Professor Mooli Lahad: My career started when there were only newspapers, radio, then television. Now it’s social media and the Internet. We did very interesting research on the difference between reading about an incident and seeing it: seeing images causes much more distress and reactions on various levels. The images stayed with the viewer, penetrating the brain and staying there like a photo. In times of crisis, these images surface again and again. Of course nothing is only bad or dangerous - there are „side streets.” But, on the whole, if we're talking about mental health, definitely images are not just images - they come with a commentary.

We are using harsh words such as dramatic, disastrous, horrendous - this terminology makes the images even worse. Also, the images are often shown repeatedly because the media only have one piece of news and they keep showing the same content over and over. All of that has a negative effect on the brain in general. Information is not edited or censored - it is just constantly coming at us. We already know, for a long time time now, that such images have a negative effect on children. Not only do the images make children feel afraid, but they also give children permission to be aggressive. On the one hand, such images make us fearful and anxious. On the other hand, they make us desensitized to human suffering. The more you see such content, the more you feel but you’ve already seen it so you are not affected by it.

Interestingly, one of the outcomes of watching any image is that the brain gets used to it. from the perspective of the viewer, there is no difference between a Hollywood film and a video that was filmed on the street because for the mind both are just images. The images need to be interpreted in order for the mind to grasp what is reality and what is not. Images activate the areas in the brain that are less controlled by our prefrontal cortex, so that they stimulate a sense of emergency, a sense of fear, excitement, drama and that’s why we are ”hooked” on them. At the same time, they’re impact is not positive.

Beata Zwierzyńska: As you mentioned, there are no gatekeepers nowadays, especially on social media. I was wondering whether you could elaborate on how body and mind are stimulated by different images. Any specific reactions, warning signs for those who watch and those who witness and share?

_ _ _

▶ Work instructions:
A. Summarize the interview excerpt on images and mental health in two sentences.
B. According to the interview excerpt on images and mental health, what two effects do such images have on children?

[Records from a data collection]
_ _ _

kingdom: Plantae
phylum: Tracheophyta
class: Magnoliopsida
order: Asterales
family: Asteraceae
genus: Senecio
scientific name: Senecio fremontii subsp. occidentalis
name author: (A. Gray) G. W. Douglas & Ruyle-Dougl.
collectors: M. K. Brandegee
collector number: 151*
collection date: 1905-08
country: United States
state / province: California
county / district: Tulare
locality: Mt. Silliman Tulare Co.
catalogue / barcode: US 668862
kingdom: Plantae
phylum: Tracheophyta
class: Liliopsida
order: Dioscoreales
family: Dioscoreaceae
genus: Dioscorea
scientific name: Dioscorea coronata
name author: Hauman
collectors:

_ _ _

▶ Results:
A. Professor Mooli Lahad says research found that seeing images of an incident causes much more distress than reading about it, and that such images stay in the brain like a photo and resurface in times of crisis, made worse by harsh terminology and repeated showing. He adds that these images make children afraid and give them permission to be aggressive, make viewers both anxious and desensitized to human suffering, and keep people hooked by stimulating a sense of emergency and excitement even though their impact is not positive.

B. They make children feel afraid and give them permission to be aggressive.